それではじめたのが、お客さま全員にメロンをサービスすることでした。当時の1日客数は20~30人でしたから、全員にお出ししても月10万円程度。銀座で遊ぶよりも安いんです。これは話題になりましたよ。いざ会計の段になった時、メロンの支払いがないわけですからね。みんな『えっ』て驚いていた。これをきっかけに、半年後には店に入りきれないほどのお客さまにご来店いただけるようになりました」
――そうなるとコスト的にメロンではやっていけない。ブドウやミカン、ナシといった季節のフルーツに切り替えたものの、客数は増える一方だからフルーツの皮を剥く暇も惜しくなる。そこで思い付いたのがアイスクリームを提供することだった。
こうしたサービスをはじめ、新井氏が叙々苑を通じて焼肉業界に定着させた商品やサービスは枚挙に暇がない。中でも最大の功労といえるのが、いまや焼肉店の定番商品となった「タン塩」を世に出したことだろう。これは六本木で店をオープンした時から、メニューに加えていた。
「六本本で店をオープンするにあたって、何か目玉商品が欲しいと肉屋に相談したところ、『タンをやりなよ』と。『俺たちは塩をかけて焼いたのを賄いで食べてるけど、絶対おいしいから』って言うんです。当時は東京でタンを扱う店といえば、タンシチューを出している洋食店ぐらい。もっとも一部の焼肉店ではたれ焼きのタンを提供していたそうですが、塩焼きを出したのはうちが初めてでした。最初は塩だけで味付けしていましたが、これにレモンだれを添えたことで爆発的にヒットした。人気があり過ぎて売価を上げたんですが、それでもばんばん売れる。他の焼肉メニューの原価率が30~35%ぐらいだったのに比べ、単品原価率はそれより10%低い20~25%でしたから、収益性も抜群でした。

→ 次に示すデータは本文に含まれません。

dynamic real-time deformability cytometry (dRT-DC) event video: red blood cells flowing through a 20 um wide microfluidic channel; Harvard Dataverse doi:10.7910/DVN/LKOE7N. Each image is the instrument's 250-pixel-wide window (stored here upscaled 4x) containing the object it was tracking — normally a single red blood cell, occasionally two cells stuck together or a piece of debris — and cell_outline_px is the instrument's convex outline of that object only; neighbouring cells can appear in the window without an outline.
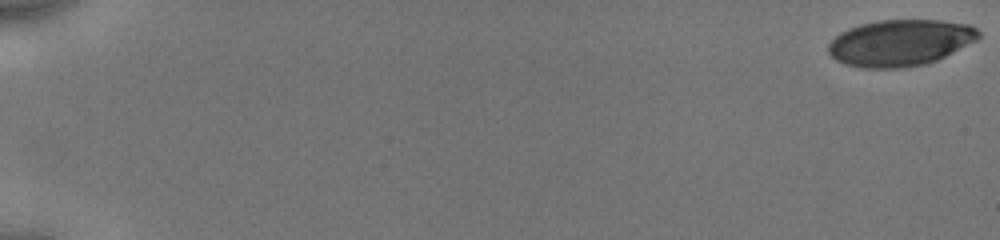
{"species": "human", "species_latin": "Homo sapiens", "temperature_condition": "cold", "stored_images_in_passage": 39, "camera_frame_rate_fps": 3000, "um_per_image_px": 0.085, "donor": {"sex": "male"}, "frame": {"image": 1, "passage_image": 1, "time_ms": 0.0, "image_size_px": [1000, 240], "cell_outline_px": [[980, 36], [976, 40], [928, 64], [900, 68], [860, 68], [844, 64], [836, 60], [828, 52], [828, 44], [840, 32], [848, 28], [860, 24], [880, 20], [940, 20], [968, 24], [976, 28], [980, 32]], "centroid_in_image_um": [76.49, 3.64], "position_along_channel_um": 8.5, "area_um2": 40.63}}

レモンだれを添えるようになったのは、銀座のホステスの『火傷しそうだからレモンを切ってちょうだい』というひと言がきっかけ。これでさらにさっぱりと食べられるようになったことが、人気に拍車をかけたわけです。
いま思うと嗜好が変化する時期ともタイミングが合ったんでしょうね。戦後は甘いものに飢えていたから、昔の焼肉のたれって甘みがあったじゃないですか。でも豊かになってくると食の嗜好も変化し、甘みを食事に求めなくなってきた。そういう変化があの当時からはじまっていたんじやないかな」
――新井氏は「神楽坂の店でホールに立つようになってから料理に磨きがかかった。その意味ではお客さまが商売と料理の師匠」と懐述するが、ホステスのひと言からはじめたタンのレモンだれは、その典型的な例だろう。上カルビという商品もこれと同様にして生まれたという。

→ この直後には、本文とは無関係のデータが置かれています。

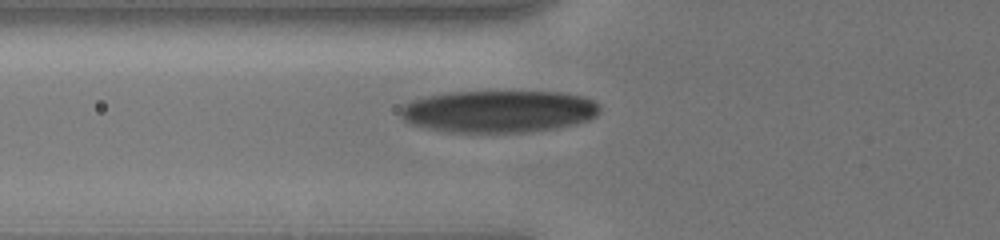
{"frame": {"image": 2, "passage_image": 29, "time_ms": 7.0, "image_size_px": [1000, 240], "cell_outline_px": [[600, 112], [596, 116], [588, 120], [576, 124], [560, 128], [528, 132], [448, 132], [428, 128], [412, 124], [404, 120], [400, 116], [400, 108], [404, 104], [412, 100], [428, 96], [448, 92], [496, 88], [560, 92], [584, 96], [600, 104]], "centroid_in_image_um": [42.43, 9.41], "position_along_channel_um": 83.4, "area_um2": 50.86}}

「とにかく店前の通りは真っ暗。宣伝するお金もないから、来てくれたお客さまにはすがりつきましたよ。『六本本で初めて自分の店を持ちました。どうか助けてください。自分は板前上がりなのでお望みの通りいかようにも調理します』と言ってね。それを聞いたお客さまは『俺が何とかしてやろう』と思ってくださったのでしょう。ほとんどのお客さまが翌日に友達を連れて店に来てくれました。ただ、お客さまが増えていっても、望み通りに調理するという姿勢は貫きました。
上カルビもお客さまの希望に応えてメニュー化した商品でした。やはり銀座のホステスのひとりが、脂の部分をカットしたカルビがほしいと言ってきたんです。言われた通りに提供すると、他のホステスたちもそれをこぞって注文するようになった。でも、脂の多い部分をカットするわけですから歩留まりが悪い。そこで原価のバランスをとるため、『上カルビ』という名称にして価格を上げて提供したんです。
それがホステスたちの間で評判になり、彼女たちの口伝えで同業者に広まっていったわけです」
いまの味にしがみつく必要はない。どんどん変化させるべき
――お客の声に耳を傾けるということにおいて、新井氏は常に真剣である。本音を探るために、店を出たお客が降りるエレベーターに何食わぬ顔をして乗り合わせることもしばしばだった。お客同士の会話を盗み聞き、評価の低かったメニューは、すぐに味付けを変更するといった改善を行なったのである。
「素直だったから、味を変えることにためらいはなかった。だって、お客さまがまずいというものはまずいんですから。もちろん悩むけれども、悩みがなければ成長もできませんからね。ですから、叙々苑は創業の時からたれの味から何から何まですべて変わってますし、これからもどんどん変化していきます。時代によってニーズは変わるんですから、いまの味にしがみつく必要なんてまったくない。
よく『昔ながらの素材や調味料を頑なに守る老舗』という表現があるじゃないですか。でも素材だって調味料だって昔といまでは味も質も変わってるし、いまの人と昔の人では味覚も違う。
それに敏感に対応していかないと、お客さまはどんどん離れていつてしまうんです」
――こうした努力がお客を呼び寄せ、新井氏は叙々苑の両側のスナックを買収して店を3倍の規模に拡張。さらに行列が2階まで続いたことから、2階のステーキ店の営業権も買い取り、2フロア110坪の規模まで広げた。それでも深夜までお客が絶えることはなく、客単価3500円ながら月商7000~8000万円を売る大繁盛店に叙々苑は成長する。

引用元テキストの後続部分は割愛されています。